About the Pediatric Investigation Plan (PIP)
A pediatric investigation plan (PIP) is a development plan aimed at ensuring that the necessary data are obtained through studies in children, to support the authorization of a medicine for children. As part of the regulatory process for the registration of new medicines in Europe, the EMA requires pharmaceutical companies to provide a PIP detailing their strategy for investigation of the new medicinal product in the pediatric population. An approved PIP is a prerequisite for filing a Marketing Authorization Application (MAA).

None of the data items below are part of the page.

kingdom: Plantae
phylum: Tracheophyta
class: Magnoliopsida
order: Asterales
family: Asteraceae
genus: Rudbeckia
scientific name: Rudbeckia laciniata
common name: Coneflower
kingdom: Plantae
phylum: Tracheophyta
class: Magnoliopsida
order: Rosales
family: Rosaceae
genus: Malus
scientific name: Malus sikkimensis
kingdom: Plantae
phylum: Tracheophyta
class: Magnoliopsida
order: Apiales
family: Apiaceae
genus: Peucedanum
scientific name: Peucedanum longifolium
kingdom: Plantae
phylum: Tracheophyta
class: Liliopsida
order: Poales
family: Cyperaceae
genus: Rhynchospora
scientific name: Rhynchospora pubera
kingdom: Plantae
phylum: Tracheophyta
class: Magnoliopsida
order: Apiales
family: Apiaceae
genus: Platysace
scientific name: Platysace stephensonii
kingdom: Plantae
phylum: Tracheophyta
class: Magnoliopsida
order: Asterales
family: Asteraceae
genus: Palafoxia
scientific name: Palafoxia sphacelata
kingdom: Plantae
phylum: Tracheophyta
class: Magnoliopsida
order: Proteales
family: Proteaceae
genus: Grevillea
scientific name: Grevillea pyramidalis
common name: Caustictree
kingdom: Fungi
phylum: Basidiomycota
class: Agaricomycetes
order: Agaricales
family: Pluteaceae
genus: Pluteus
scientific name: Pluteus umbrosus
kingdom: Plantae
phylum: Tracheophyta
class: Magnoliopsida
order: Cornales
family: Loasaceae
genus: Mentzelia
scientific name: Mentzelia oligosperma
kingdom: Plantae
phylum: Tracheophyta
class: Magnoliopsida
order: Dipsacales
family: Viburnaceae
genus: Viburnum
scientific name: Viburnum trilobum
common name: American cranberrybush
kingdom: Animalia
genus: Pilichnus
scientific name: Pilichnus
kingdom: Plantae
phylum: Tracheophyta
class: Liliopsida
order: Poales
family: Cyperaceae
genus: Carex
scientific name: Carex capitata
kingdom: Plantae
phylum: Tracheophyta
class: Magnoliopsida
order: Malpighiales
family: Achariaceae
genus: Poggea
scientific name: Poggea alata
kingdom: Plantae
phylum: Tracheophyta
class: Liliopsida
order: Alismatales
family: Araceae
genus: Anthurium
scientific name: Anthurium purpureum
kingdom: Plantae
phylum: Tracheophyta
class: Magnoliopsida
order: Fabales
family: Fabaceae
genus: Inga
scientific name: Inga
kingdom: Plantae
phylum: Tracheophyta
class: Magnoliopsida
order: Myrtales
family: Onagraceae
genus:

About acute Graft-versus-Host Disease

Acute Graft-versus-Host Disease occurs in patients within 100 days of undergoing a stem cell or bone marrow transplant, where the transplanted cells initiate an immune response and attack the transplant recipient’s organs, causing inflammation of the skin, liver and/or gastro-intestinal tract and leading to significant morbidity and mortality. GI involvement is associated with severe complications such as profound diarrhea, abdominal pain, intestinal bleeding, and death. These complications are often life-threatening, with increased mortality risk, due to the challenges of managing severe GI inflammation and the associated risks of infection, malnutrition, and organ failure. The standard first line therapy for treating aGvHD is the use of systemic steroids. If patients do not respond to steroids, they are considered Steroid Resistant (SR) and other agents can be administered. Currently, the second-line treatment for steroid-refractory acute graft-versus-host disease (SR aGvHD) is ruxolitinib. Recently, remestemcel—L-rknd was approved in December 2024 in the US specifically for use in the paediatric population as a second-line treatment.

About MaaT013

MaaT Pharma’s Microbiome Ecosystem TherapiesTM (MET) are designed to leverage a full microbiome ecosystem to restore balance and maximize clinical benefits for patients with severe, treatment-induced dysbiosis in acute diseases. MaaT013 is a full-ecosystem, off-the-shelf, standardized, pooled-donor, enema Microbiome Ecosystem TherapyTM for acute, hospital use. It is characterized by a consistently high diversity and richness of microbial species and the presence of ButycoreTM (a group of bacterial species known to produce anti-inflammatory metabolites). MaaT013 aims to restore the symbiotic relationship between the patient’s functional gut microbiome and their immune system to correct the responsiveness and tolerance of immune functions and thus reduce steroid-resistant, gastrointestinal (GI)-aGvHD. MaaT013 has been granted Orphan Drug Designation by the U.S. Food and Drug Administration (FDA) and the European Medicines Agency (EMA).